RECORDS SHOWN START

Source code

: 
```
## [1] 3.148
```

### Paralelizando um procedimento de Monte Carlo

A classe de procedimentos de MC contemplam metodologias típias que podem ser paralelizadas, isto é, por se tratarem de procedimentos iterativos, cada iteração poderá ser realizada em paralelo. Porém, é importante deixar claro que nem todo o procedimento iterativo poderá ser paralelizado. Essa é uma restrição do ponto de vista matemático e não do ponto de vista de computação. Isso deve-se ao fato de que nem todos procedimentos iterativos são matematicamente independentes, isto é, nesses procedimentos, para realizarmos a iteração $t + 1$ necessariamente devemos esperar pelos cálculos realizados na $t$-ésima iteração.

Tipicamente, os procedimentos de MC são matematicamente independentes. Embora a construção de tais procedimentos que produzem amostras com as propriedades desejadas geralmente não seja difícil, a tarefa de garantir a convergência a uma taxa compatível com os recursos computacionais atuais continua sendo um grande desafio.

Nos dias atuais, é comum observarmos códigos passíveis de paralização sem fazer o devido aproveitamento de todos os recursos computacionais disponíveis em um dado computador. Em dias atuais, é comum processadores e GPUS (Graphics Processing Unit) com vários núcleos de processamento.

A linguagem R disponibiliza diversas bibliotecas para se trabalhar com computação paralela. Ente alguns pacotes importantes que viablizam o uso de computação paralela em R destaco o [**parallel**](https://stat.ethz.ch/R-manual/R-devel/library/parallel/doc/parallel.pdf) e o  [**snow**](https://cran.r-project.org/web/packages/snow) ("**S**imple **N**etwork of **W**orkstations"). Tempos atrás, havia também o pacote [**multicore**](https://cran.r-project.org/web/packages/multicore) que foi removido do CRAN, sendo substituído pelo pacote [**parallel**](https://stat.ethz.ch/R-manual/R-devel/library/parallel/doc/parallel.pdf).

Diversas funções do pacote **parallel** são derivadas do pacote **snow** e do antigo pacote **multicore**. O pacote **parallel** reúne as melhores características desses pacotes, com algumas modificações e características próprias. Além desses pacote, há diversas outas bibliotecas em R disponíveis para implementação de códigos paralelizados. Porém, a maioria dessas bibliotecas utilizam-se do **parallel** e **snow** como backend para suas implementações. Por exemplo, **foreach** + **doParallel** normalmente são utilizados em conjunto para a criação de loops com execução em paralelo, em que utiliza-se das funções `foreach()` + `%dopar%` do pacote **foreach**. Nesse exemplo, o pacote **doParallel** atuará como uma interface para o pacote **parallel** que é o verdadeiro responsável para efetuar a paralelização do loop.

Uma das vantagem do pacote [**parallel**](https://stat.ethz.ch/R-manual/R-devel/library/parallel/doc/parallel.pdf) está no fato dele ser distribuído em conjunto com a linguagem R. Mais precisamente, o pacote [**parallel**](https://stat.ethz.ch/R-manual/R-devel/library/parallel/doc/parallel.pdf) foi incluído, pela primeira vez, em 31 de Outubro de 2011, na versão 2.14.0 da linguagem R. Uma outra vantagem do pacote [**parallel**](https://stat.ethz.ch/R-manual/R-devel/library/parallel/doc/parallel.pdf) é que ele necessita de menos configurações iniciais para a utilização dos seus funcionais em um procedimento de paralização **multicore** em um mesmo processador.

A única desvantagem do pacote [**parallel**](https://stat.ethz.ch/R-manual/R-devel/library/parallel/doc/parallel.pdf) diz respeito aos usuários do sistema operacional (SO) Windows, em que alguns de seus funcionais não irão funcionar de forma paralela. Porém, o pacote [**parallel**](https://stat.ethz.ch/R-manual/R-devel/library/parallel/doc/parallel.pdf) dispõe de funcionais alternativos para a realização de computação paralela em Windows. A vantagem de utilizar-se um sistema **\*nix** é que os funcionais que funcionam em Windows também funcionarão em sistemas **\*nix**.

RECORDS SHOWN END

Would you please reproduce all of the lines above exactly?

◆ **RESPONSE AREA**:
Source code

: 
```
## [1] 3.148
```

### Paralelizando um procedimento de Monte Carlo

A classe de procedimentos de MC contemplam metodologias típias que podem ser paralelizadas, isto é, por se tratarem de procedimentos iterativos, cada iteração poderá ser realizada em paralelo. Porém, é importante deixar claro que nem todo o procedimento iterativo poderá ser paralelizado. Essa é uma restrição do ponto de vista matemático e não do ponto de vista de computação. Isso deve-se ao fato de que nem todos procedimentos iterativos são matematicamente independentes, isto é, nesses procedimentos, para realizarmos a iteração $t + 1$ necessariamente devemos esperar pelos cálculos realizados na $t$-ésima iteração.

Tipicamente, os procedimentos de MC são matematicamente independentes. Embora a construção de tais procedimentos que produzem amostras com as propriedades desejadas geralmente não seja difícil, a tarefa de garantir a convergência a uma taxa compatível com os recursos computacionais atuais continua sendo um grande desafio.

Nos dias atuais, é comum observarmos códigos passíveis de paralização sem fazer o devido aproveitamento de todos os recursos computacionais disponíveis em um dado computador. Em dias atuais, é comum processadores e GPUS (Graphics Processing Unit) com vários núcleos de processamento.

A linguagem R disponibiliza diversas bibliotecas para se trabalhar com computação paralela. Ente alguns pacotes importantes que viablizam o uso de computação paralela em R destaco o [**parallel**](https://stat.ethz.ch/R-manual/R-devel/library/parallel/doc/parallel.pdf) e o  [**snow**](https://cran.r-project.org/web/packages/snow) ("**S**imple **N**etwork of **W**orkstations"). Tempos atrás, havia também o pacote [**multicore**](https://cran.r-project.org/web/packages/multicore) que foi removido do CRAN, sendo substituído pelo pacote [**parallel**](https://stat.ethz.ch/R-manual/R-devel/library/parallel/doc/parallel.pdf).

Diversas funções do pacote **parallel** são derivadas do pacote **snow** e do antigo pacote **multicore**. O pacote **parallel** reúne as melhores características desses pacotes, com algumas modificações e características próprias. Além desses pacote, há diversas outas bibliotecas em R disponíveis para implementação de códigos paralelizados. Porém, a maioria dessas bibliotecas utilizam-se do **parallel** e **snow** como backend para suas implementações. Por exemplo, **foreach** + **doParallel** normalmente são utilizados em conjunto para a criação de loops com execução em paralelo, em que utiliza-se das funções `foreach()` + `%dopar%` do pacote **foreach**. Nesse exemplo, o pacote **doParallel** atuará como uma interface para o pacote **parallel** que é o verdadeiro responsável para efetuar a paralelização do loop.

Uma das vantagem do pacote [**parallel**](https://stat.ethz.ch/R-manual/R-devel/library/parallel/doc/parallel.pdf) está no fato dele ser distribuído em conjunto com a linguagem R. Mais precisamente, o pacote [**parallel**](https://stat.ethz.ch/R-manual/R-devel/library/parallel/doc/parallel.pdf) foi incluído, pela primeira vez, em 31 de Outubro de 2011, na versão 2.14.0 da linguagem R. Uma outra vantagem do pacote [**parallel**](https://stat.ethz.ch/R-manual/R-devel/library/parallel/doc/parallel.pdf) é que ele necessita de menos configurações iniciais para a utilização dos seus funcionais em um procedimento de paralização **multicore** em um mesmo processador.

A única desvantagem do pacote [**parallel**](https://stat.ethz.ch/R-manual/R-devel/library/parallel/doc/parallel.pdf) diz respeito aos usuários do sistema operacional (SO) Windows, em que alguns de seus funcionais não irão funcionar de forma paralela. Porém, o pacote [**parallel**](https://stat.ethz.ch/R-manual/R-devel/library/parallel/doc/parallel.pdf) dispõe de funcionais alternativos para a realização de computação paralela em Windows. A vantagem de utilizar-se um sistema **\*nix** é que os funcionais que funcionam em Windows também funcionarão em sistemas **\*nix**.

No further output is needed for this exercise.